Özilhan, Türkiye'de de ulusal yatırımların artmadığını kaydederek, yurtdışına sermaye çıkışının yaşandığını ifade etti.
DOĞU/GÜNEYDOĞU'DAKİ OLAYLAR YATIRIM ORTAMINI DA ZEHİRLİYOR
Doğu ve güneydoğuda devam eden olayların ve her gün gelen asker, polis, sivil ölümlerinin toplumda derin yaralar açtığına dikkat çeken Özilhan, "Terörün yol açtığı en büyük sorun hiç şüphesiz can kayıpları. Bu can kayıplarının yanında söylemeye dilim varmıyor ama terör yatırım ortamını da zehirliyor ve zaten zayıf seyreden ekonomik performansı aşağı çekiyor" dedi ve ekledi:
"Bir kez daha altını çizmek isterim ki, içinden geçmekte olduğumuz koşullar altında, kim olursa olsun, herhangi bir iktidarın, bütün bu karmaşa ve belirsizliklerle tek başına mücadele edebilmesi, bütün bunların üstesinden gelebilmesi mümkün değil."
"Ölen bir çocuğa kimin demeden beraber üzülelim. Çocuk öldüren her kör kurşunu kimin tabancasından çıkarsa çıksın beraber lanetleyelim" diyen Özilhan, kutuplaşmanın reddedilip kaos ortamının üstesinden gelinmesi gerektiğini kaydetti.
Sosyal ve siyasi değişimin yönünü anlamak için farklı kesimlere kulak verilmesi gerektiğinin altını çizen Özilhan, "İfade özgürlüğü ve farklı görüşlere saygı çerçevesinde eleştirilerin dile getiriliyor ve sorunların tartışılıyor olması 'her kafadan bir ses çıkıyor, istikrar yok ve ülke kötü yönetiliyor' anlamına gelmez. Mevcut sorunların hiç tartışılmadığı, hiç bir eleştirinin duyulmadığı bir toplum temel meseleler konusunda büyük bir toplumsal uzlaşmanın olduğu, istikrarın hüküm sürdüğü bir toplum gibi görülebilir. Oysa böyle değildir" diye konuştu.

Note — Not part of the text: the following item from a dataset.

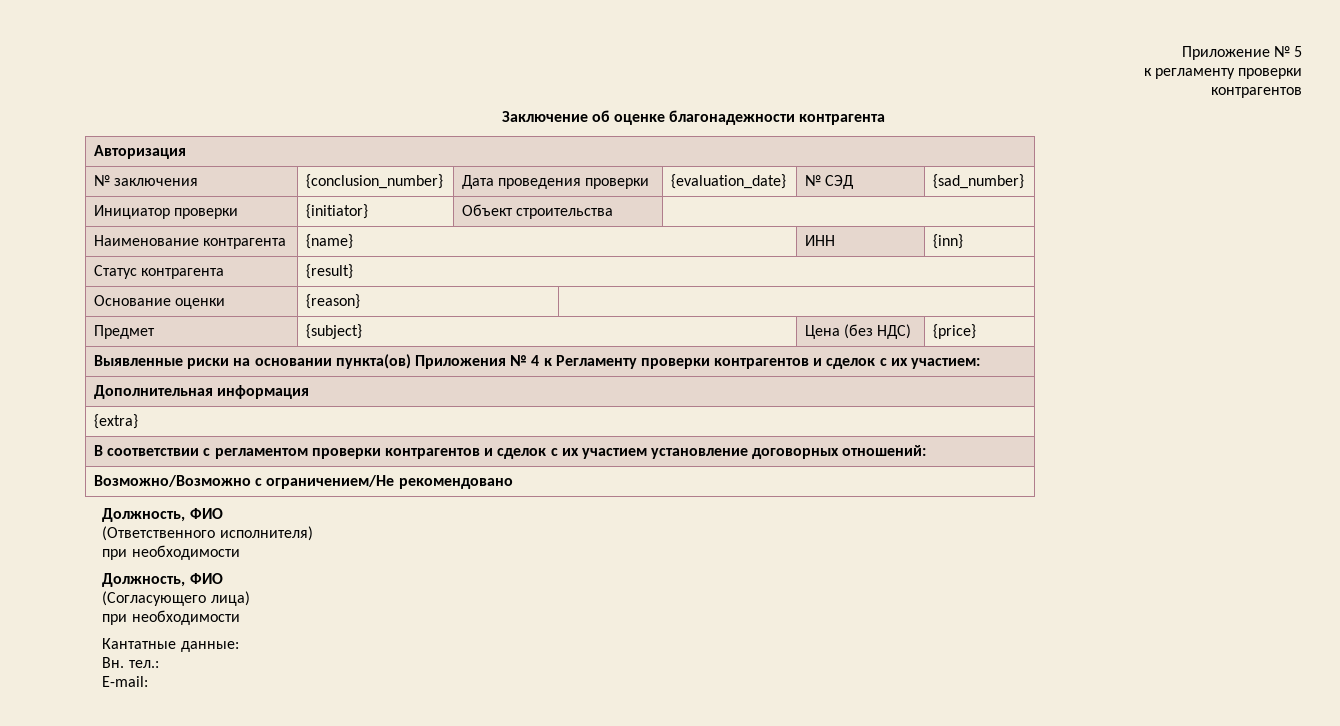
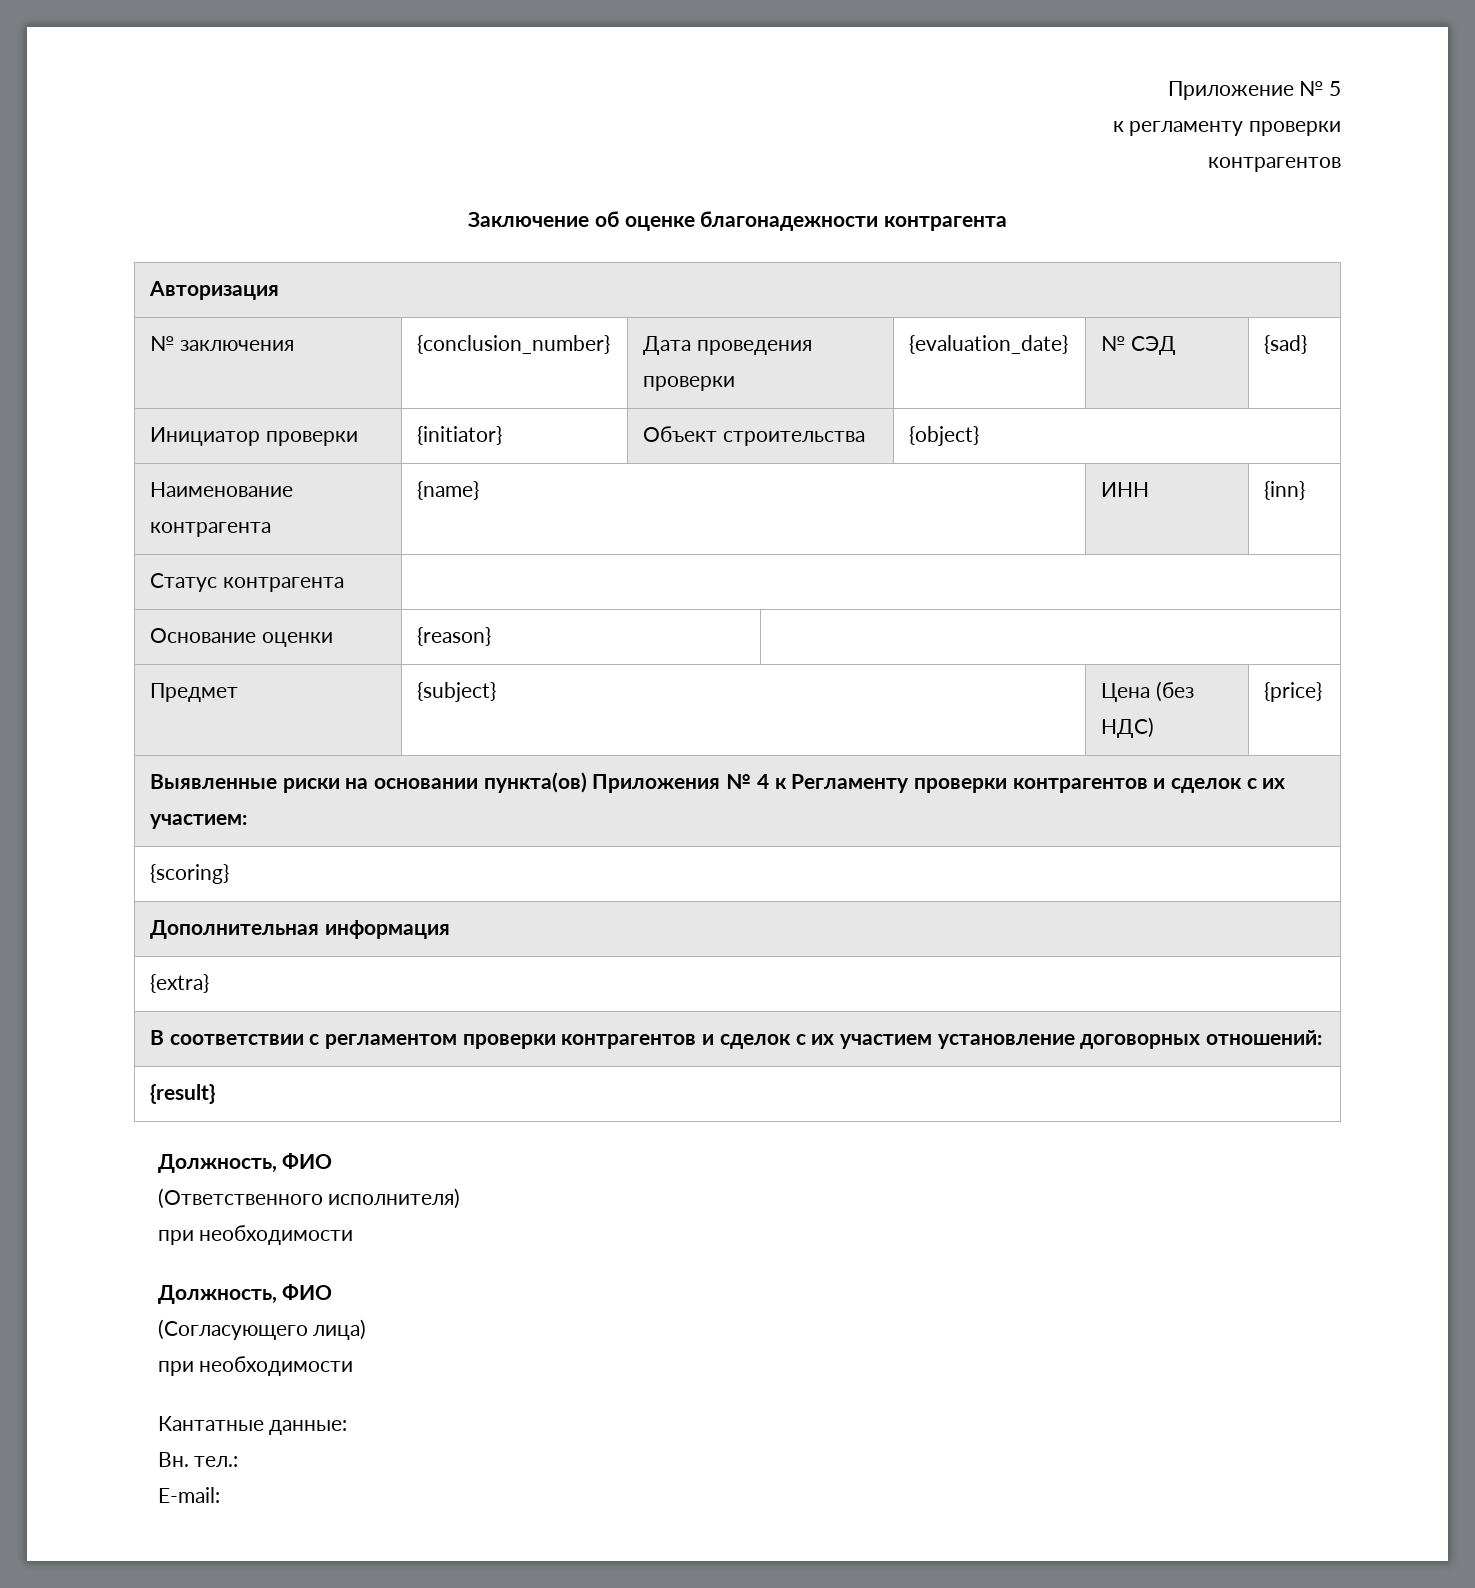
[933,174,1025,189] {sad_number} -> [1264,335,1308,354] {sad}
(614, 213) none -> [909,426,980,446] {object}
[306,264,354,279] {result} -> (344, 584) none
(980, 363) none -> [150,864,230,884] // {scoring}
[94,475,513,489] Возможно/Возможно с ограничением/Не рекомендовано -> [150,1084,216,1104] {result}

BARIŞÇI ÇÖZÜM YOLUNA DÖNÜLMELİ
TÜSİAD Yönetim Kurulu Başkanı Cansen Başaran Symes de konuşmasında çatışmaların bir an önce durması, PKK'nın derhal şiddete son vermesi ve siyaset kanallarının yeniden açılarak, barışçı çözüm yoluna dönülmesi gerektiğini belirtti.
2016 yılına iktisadi açıdan artan belirsizliklerle girildiğini kaydeden Symes, "Bu sene küresel krizin sekizinci yılı ve açıkça ifade etmeliyim ki, en kötüsü geride kaldı diyebilecek durumda değiliz. Krizden bu yana küresel büyüme hızı ortalama yüzde 30 kayıpla devam ediyor. Küresel büyümenin önemli motorları olağanüstü yavaşladı" dedi.
Türkiye'nin dışa açık bir ekonomi olması nedeniyle dış talep yetersizliğinden büyük zarar gördüğünün altını çizen Symes, şöyle devam etti:
"Türkiye, sanayileşmesini tamamlamamış bir ülke olarak mevcut işsizlik rakamlarını en azından sabit tutabilmek için en az yüzde 5 büyümeyi yakalamak durumundadır. Bu büyümenin gerektirdiği iç tasarruf veya dış tasarrufu bulabilmek hiç de kolay değil. İçeride yatırımlar artmıyor, enerji fiyatlarındaki düşüşe rağmen cari işlemler açığımız halen riskli bir noktada."
Makroekonomik istikrara zarar verecek en ufak bir söylem veya tutuma müsamaha gösterilmemesi gerektiğini belirten Symes, "Bu noktada hemen ifade etmek istiyorum, göz göre göre artan enflasyonu iyi irdelemek ve bu artışa muhakkak son vermek durumundayız" diye konuştu.
Symes ayrıca, toplumda yargıya güvenin yeterli olmadığını da belirterek "Maalesef kimse aksini iddia da etmiyor. Yargı bağımsızlığının ve yargıya güvenin zayıfladığı, hukukun öngörülebilir olmadığı bir ülkede elde edilen ekonomik başarıları sürdürebilmek mümkün değildir" dedi.